+++ Records for the task
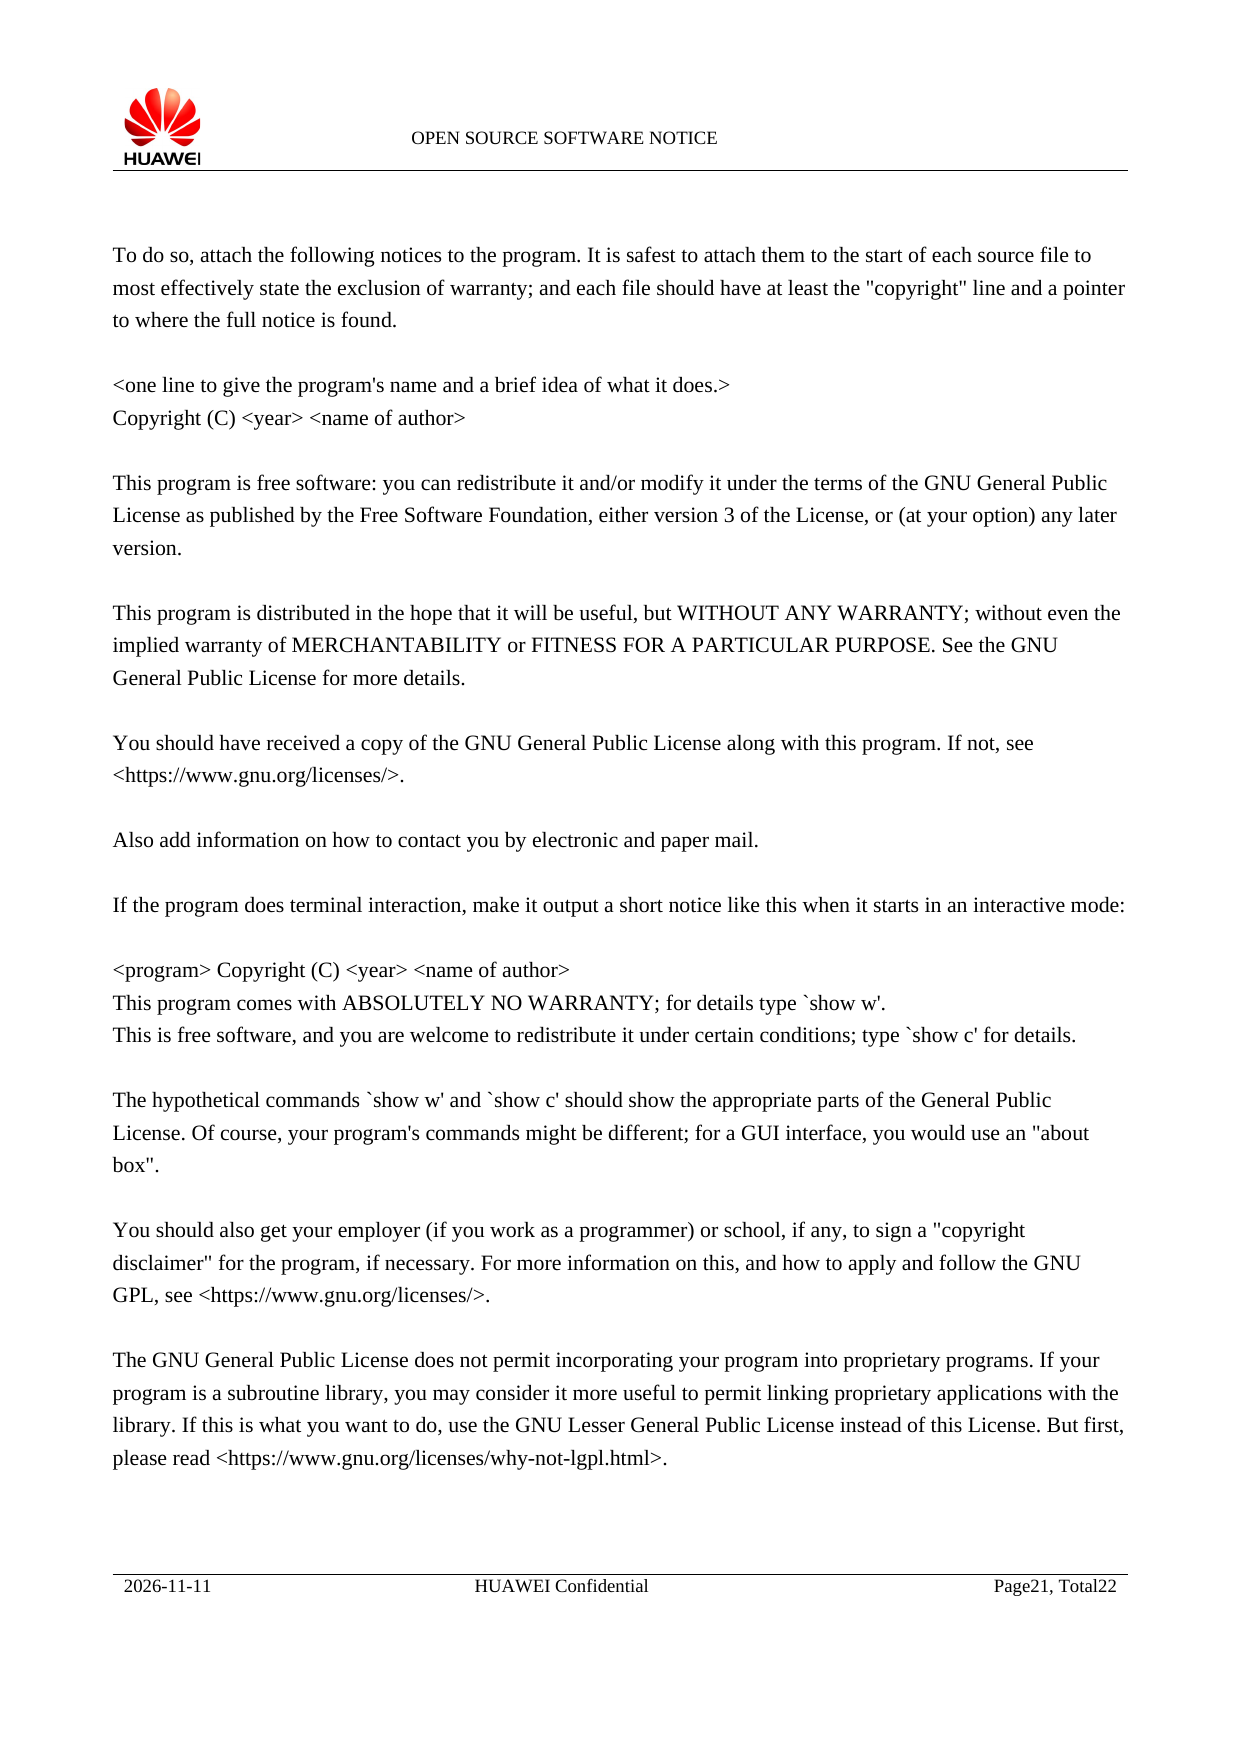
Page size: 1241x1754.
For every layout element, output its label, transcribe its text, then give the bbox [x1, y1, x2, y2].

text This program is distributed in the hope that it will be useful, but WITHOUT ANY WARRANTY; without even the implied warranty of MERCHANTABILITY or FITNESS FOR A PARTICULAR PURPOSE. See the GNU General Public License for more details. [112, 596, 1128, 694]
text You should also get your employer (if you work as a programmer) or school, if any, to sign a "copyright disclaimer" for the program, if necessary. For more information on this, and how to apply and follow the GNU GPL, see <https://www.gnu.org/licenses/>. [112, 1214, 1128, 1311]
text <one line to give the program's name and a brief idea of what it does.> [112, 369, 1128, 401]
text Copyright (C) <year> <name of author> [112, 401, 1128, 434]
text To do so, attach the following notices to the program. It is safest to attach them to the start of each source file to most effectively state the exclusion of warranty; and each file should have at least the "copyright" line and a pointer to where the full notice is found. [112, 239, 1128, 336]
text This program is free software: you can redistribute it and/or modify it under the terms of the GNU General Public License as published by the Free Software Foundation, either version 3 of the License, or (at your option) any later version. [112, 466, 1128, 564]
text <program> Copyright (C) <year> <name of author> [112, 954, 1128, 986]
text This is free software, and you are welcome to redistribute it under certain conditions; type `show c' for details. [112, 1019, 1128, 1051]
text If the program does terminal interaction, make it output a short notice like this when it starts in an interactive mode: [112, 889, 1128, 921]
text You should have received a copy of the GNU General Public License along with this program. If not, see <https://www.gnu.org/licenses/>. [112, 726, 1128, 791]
++++++
> [Task item]
Each record needs to be reproduced exactly, and no image should be carried over.

> [Your solution]
Page size: 1241x1754.
For every layout element, output its label, transcribe its text, then give the bbox [x1, y1, x2, y2].

text This program is distributed in the hope that it will be useful, but WITHOUT ANY WARRANTY; without even the implied warranty of MERCHANTABILITY or FITNESS FOR A PARTICULAR PURPOSE. See the GNU General Public License for more details. [112, 596, 1128, 694]
text You should also get your employer (if you work as a programmer) or school, if any, to sign a "copyright disclaimer" for the program, if necessary. For more information on this, and how to apply and follow the GNU GPL, see <https://www.gnu.org/licenses/>. [112, 1214, 1128, 1311]
text <one line to give the program's name and a brief idea of what it does.> [112, 369, 1128, 401]
text Copyright (C) <year> <name of author> [112, 401, 1128, 434]
text To do so, attach the following notices to the program. It is safest to attach them to the start of each source file to most effectively state the exclusion of warranty; and each file should have at least the "copyright" line and a pointer to where the full notice is found. [112, 239, 1128, 336]
text This program is free software: you can redistribute it and/or modify it under the terms of the GNU General Public License as published by the Free Software Foundation, either version 3 of the License, or (at your option) any later version. [112, 466, 1128, 564]
text <program> Copyright (C) <year> <name of author> [112, 954, 1128, 986]
text This is free software, and you are welcome to redistribute it under certain conditions; type `show c' for details. [112, 1019, 1128, 1051]
text If the program does terminal interaction, make it output a short notice like this when it starts in an interactive mode: [112, 889, 1128, 921]
text You should have received a copy of the GNU General Public License along with this program. If not, see <https://www.gnu.org/licenses/>. [112, 726, 1128, 791]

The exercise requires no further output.